I’ve watched a lot of cult documentaries in the past years, and so have a lot of Americans — they’re adjacent to true crime, which makes them perfect streaming fodder. Like many people, I settled in to watch Derek Doneen’s three-part documentary series “Dancing for the Devil: The 7M TikTok Cult” (streaming on Netflix) because I realized I’d seen some of the dancers on my own social media feeds, and was baffled to discover that lighthearted dancing to popular oldies could be cultish behavior.

To my surprise, the series made its case by digging behind headlines, exposing how the supposedly controlling and manipulative pastor Robert Shinn found ways to dominate his church members for decades, long before the advent of TikTok. Parishioners tell stories that are disturbing, especially for anyone who’s had sustained contact with high-control religious groups — tales of abuse, extortion, grooming and worse. The series claims that Shinn most recently started a talent management company (called 7M) and attracted beautiful, aspirational young people, and then filched their earnings and kept them under his thumb. (Shinn did not participate in the documentary and denies wrongdoing.) Former 7M dancers as well as former church members describe the tactics they say he used to exploit them. They are chilling.

I happen to know a lot of people who’ve been in cults, some of whom managed to leave, so I’m extra sensitive to a common flaw of cult documentaries: Sometimes they focus more on the train wreck than on those the train wrecked. This is particularly an issue in feature-length documentaries — it’s tough, in two hours, to explain the entire story and center the survivors, rather than the perpetrator.

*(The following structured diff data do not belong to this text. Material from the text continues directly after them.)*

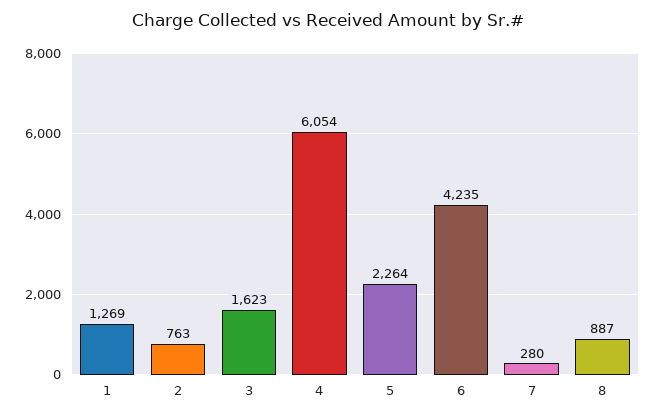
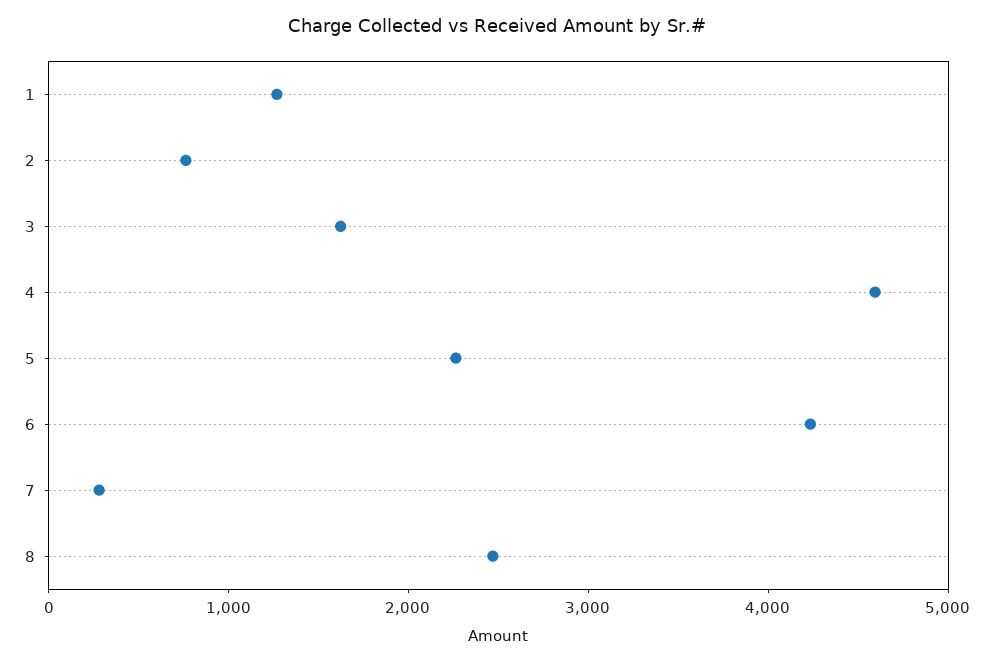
  {
    "1": 1269,
    "2": 763,
    "3": 1623,
-   "4": 6054,
+   "4": 4600,
    "5": 2264,
    "6": 4235,
    "7": 280,
-   "8": 887
+   "8": 2400
  }

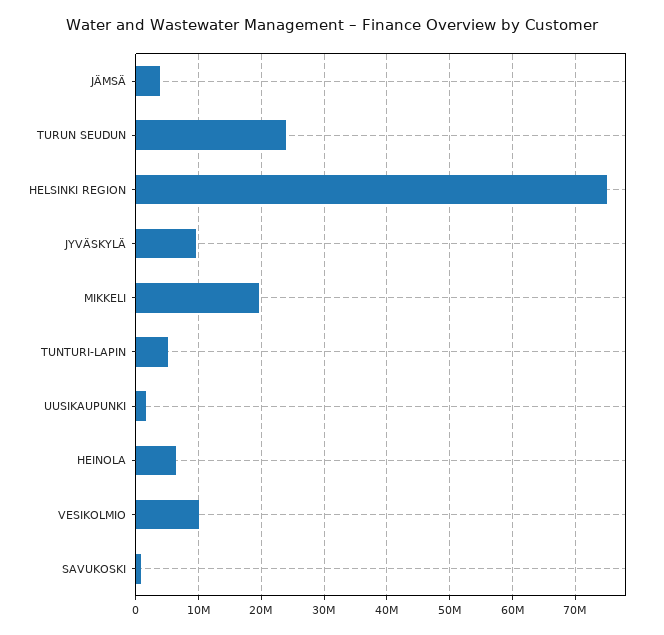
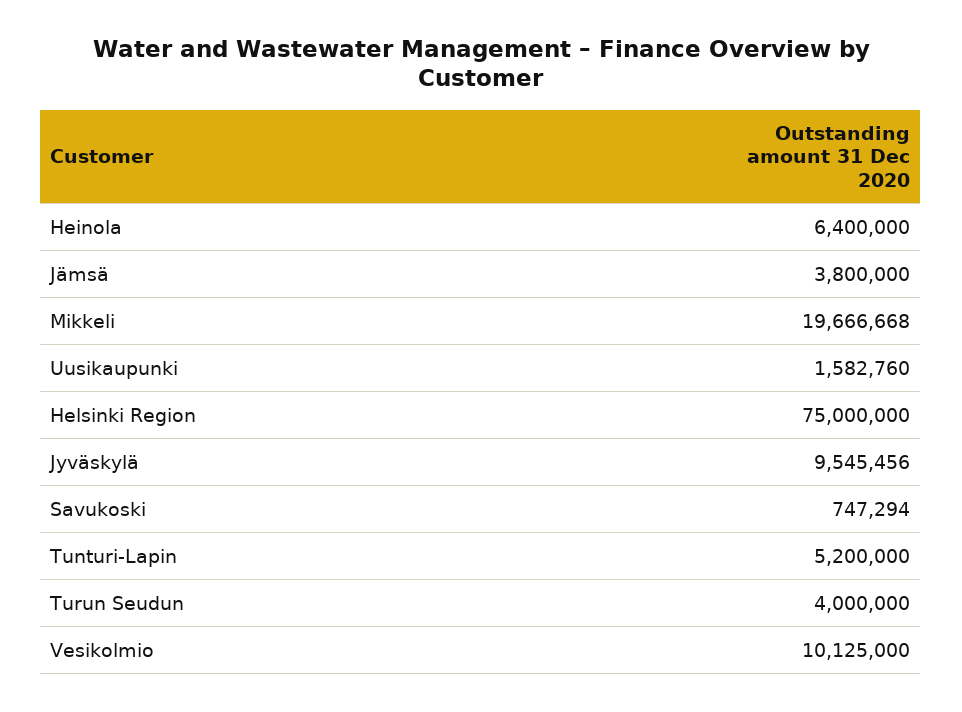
  {
    "JÄMSÄ": 3800000,
-   "TURUN SEUDUN": 24000000,
+   "TURUN SEUDUN": 4000000,
    "HELSINKI REGION": 75000000,
    "JYVÄSKYLÄ": 9545456,
    "MIKKELI": 19666668,
    "TUNTURI-LAPIN": 5200000,
    "UUSIKAUPUNKI": 1582760,
    "HEINOLA": 6400000,
    "VESIKOLMIO": 10125000,
    "SAVUKOSKI": 747294
  }

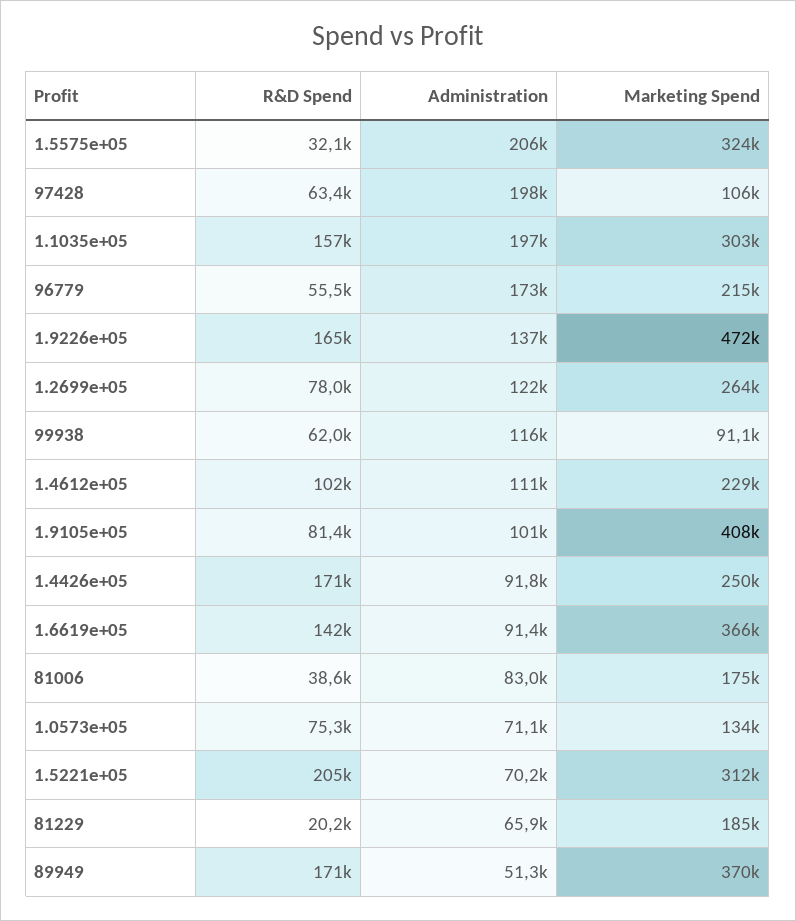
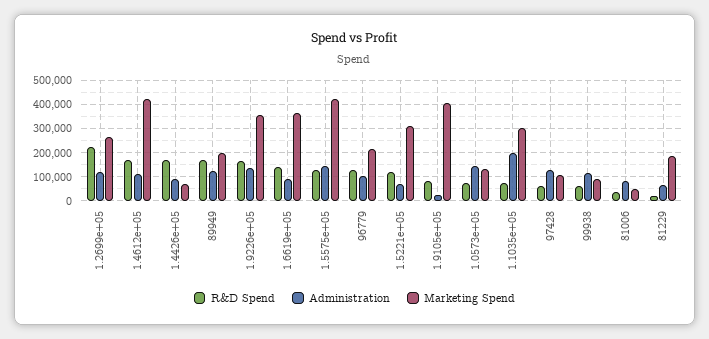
  {
    "R&D Spend": {
-     "1.5575e+05": 32100,
+     "1.5575e+05": 125000,
      "97428": 63400,
-     "1.1035e+05": 157000,
+     "1.1035e+05": 75000,
-     "96779": 55500,
+     "96779": 125000,
      "1.9226e+05": 165000,
-     "1.2699e+05": 78000,
+     "1.2699e+05": 225000,
      "99938": 62000,
-     "1.4612e+05": 102000,
+     "1.4612e+05": 175000,
      "1.9105e+05": 81400,
      "1.4426e+05": 171000,
      "1.6619e+05": 142000,
      "81006": 38600,
      "1.0573e+05": 75300,
-     "1.5221e+05": 205000,
+     "1.5221e+05": 125000,
      "81229": 20200,
      "89949": 171000
    },
    "Administration": {
-     "1.5575e+05": 206000,
+     "1.5575e+05": 150000,
-     "97428": 198000,
+     "97428": 125000,
      "1.1035e+05": 197000,
-     "96779": 173000,
+     "96779": 100000,
      "1.9226e+05": 137000,
      "1.2699e+05": 122000,
      "99938": 116000,
      "1.4612e+05": 111000,
-     "1.9105e+05": 101000,
+     "1.9105e+05": 25000,
      "1.4426e+05": 91800,
      "1.6619e+05": 91400,
      "81006": 83000,
-     "1.0573e+05": 71100,
+     "1.0573e+05": 150000,
      "1.5221e+05": 70200,
      "81229": 65900,
-     "89949": 51300
+     "89949": 125000
    },
    "Marketing Spend": {
-     "1.5575e+05": 324000,
+     "1.5575e+05": 425000,
      "97428": 106000,
      "1.1035e+05": 303000,
      "96779": 215000,
-     "1.9226e+05": 472000,
+     "1.9226e+05": 350000,
      "1.2699e+05": 264000,
      "99938": 91100,
-     "1.4612e+05": 229000,
+     "1.4612e+05": 425000,
      "1.9105e+05": 408000,
-     "1.4426e+05": 250000,
+     "1.4426e+05": 75000,
      "1.6619e+05": 366000,
-     "81006": 175000,
+     "81006": 50000,
      "1.0573e+05": 134000,
      "1.5221e+05": 312000,
      "81229": 185000,
-     "89949": 370000
+     "89949": 200000
    }
  }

Watching “Dancing for the Devil,” I realized that this is why a series can be a more effective way to tell a cult narrative. There’s breathing room, space to explore the difficult journey away from the manipulation and toward a totally new life. That’s not to say that all cult series are good; certainly some still choose the gawking approach. Even “Dancing for the Devil” can occasionally veer in that direction, especially since the dancer at its center, Miranda Derrick, didn’t participate in the film, and has said publicly that she feels her life is in danger because of it; her parents and sister are instead the main tellers of her story.

But like HBO’s “The Vow” — a show with a second season that’s among the best of the genre — “Dancing for the Devil” moves away from Derrick’s story, spending almost all of its three one-hour episodes exploring the long, complex process of others who left Shinn’s church and have been on the bumpy road of healing. The series revisits several of its subjects over a year, so their feelings evolve; it’s like watching them change in real time.

That’s why “Dancing for the Devil” ends up feeling daring, instructive, thoughtful and moving — even if it doesn’t really solve the central question: What exactly is going on at Shinn’s church? Instead, it illustrates the power of focusing on those who left, and how escaping a controlling cult or religious environment can still entail a lifetime of trying to unlearn that programming. To process and unpack the complexities of such an ordeal, cult survivors and their stories ultimately need the same thing: time.